Bankruptcy remote

This is an old revision of this page, as edited by Ahunt (talk | contribs) at 13:29, 20 September 2011 (Undid revision 449800267 by 70.36.134.175 (talk) can't see also a redlink). The present address (URL) is a permanent link to this revision, which may differ significantly from the current revision.

Bankruptcy remote is a term that describes the relative position of one company as it relates to bankruptcy vis-a-vis others within a corporate group, whereby the insolvency of the bankruptcy remote entity has as little economic impact as possible on other entities within the group. A bankruptcy remote entity is often a single-purpose entity.

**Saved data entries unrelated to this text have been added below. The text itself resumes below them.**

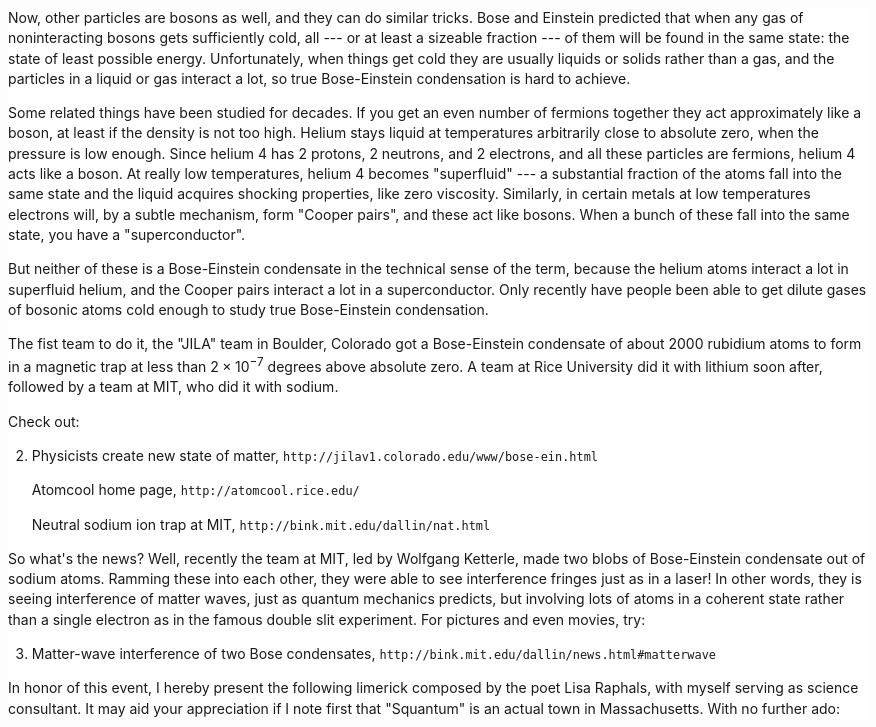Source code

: Now, other particles are bosons as well, and they can do similar tricks.
Bose and Einstein predicted that when any gas of noninteracting bosons
gets sufficiently cold, all --- or at least a sizeable fraction ---
of them will be found in the same state: the state of least possible
energy. Unfortunately, when things get cold they are usually liquids or
solids rather than a gas, and the particles in a liquid or gas interact
a lot, so true Bose-Einstein condensation is hard to achieve.

Some related things have been studied for decades. If you get an even
number of fermions together they act approximately like a boson, at
least if the density is not too high. Helium stays liquid at
temperatures arbitrarily close to absolute zero, when the pressure is
low enough. Since helium 4 has 2 protons, 2 neutrons, and 2 electrons,
and all these particles are fermions, helium 4 acts like a boson. At
really low temperatures, helium 4 becomes "superfluid" --- a
substantial fraction of the atoms fall into the same state and the
liquid acquires shocking properties, like zero viscosity. Similarly, in
certain metals at low temperatures electrons will, by a subtle
mechanism, form "Cooper pairs", and these act like bosons. When a
bunch of these fall into the same state, you have a "superconductor".

But neither of these is a Bose-Einstein condensate in the technical
sense of the term, because the helium atoms interact a lot in superfluid
helium, and the Cooper pairs interact a lot in a superconductor. Only
recently have people been able to get dilute gases of bosonic atoms cold
enough to study true Bose-Einstein condensation.

The fist team to do it, the "JILA" team in Boulder, Colorado got a
Bose-Einstein condensate of about 2000 rubidium atoms to form in a
magnetic trap at less than $2 \times 10^{-7}$ degrees above absolute zero. A
team at Rice University did it with lithium soon after, followed by a
team at MIT, who did it with sodium.

Check out:

2) Physicists create new state of matter, `http://jilav1.colorado.edu/www/bose-ein.html`

    Atomcool home page, `http://atomcool.rice.edu/`

    Neutral sodium ion trap at MIT, `http://bink.mit.edu/dallin/nat.html`

So what's the news? Well, recently the team at MIT, led by Wolfgang
Ketterle, made two blobs of Bose-Einstein condensate out of sodium
atoms. Ramming these into each other, they were able to see interference
fringes just as in a laser! In other words, they is seeing interference
of matter waves, just as quantum mechanics predicts, but involving lots
of atoms in a coherent state rather than a single electron as in the
famous double slit experiment. For pictures and even movies, try:

3) Matter-wave interference of two Bose condensates, `http://bink.mit.edu/dallin/news.html#matterwave`

In honor of this event, I hereby present the following limerick composed
by the poet Lisa Raphals, with myself serving as science consultant. It
may aid your appreciation if I note first that "Squantum" is an actual
town in Massachusetts. With no further ado:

In practice, due to the concept of limited liability, most companies in developed legal systems will be de facto bankruptcy remote from other members of the group (except in limited circumstances where creditors are permitted to pierce the corporate veil). However, in financial structuring, references to bankruptcy remoteness usually imply additional steps being taken to protect group members from attendant liability, such as by using an orphan structure to remove the legal ownership of the bankruptcy remote vehicle from the group, whilst retaining the economic benefits of it. Such structures are used where the vehicle's activities may give liability to the group as a whole, for example, under certain environmental protection legislation, or in relation to tax liabilities in certain countries.

Commercial mortgage loans often require that the properties financed be placed in special limited liability companies (LLCs) or corporations which are bankruptcy remote from the h-omeowner(s), to allow the lender to seize the property in the event of loan payment failures and not be stopped from property seizure by the home-owner's filing of bankruptcy.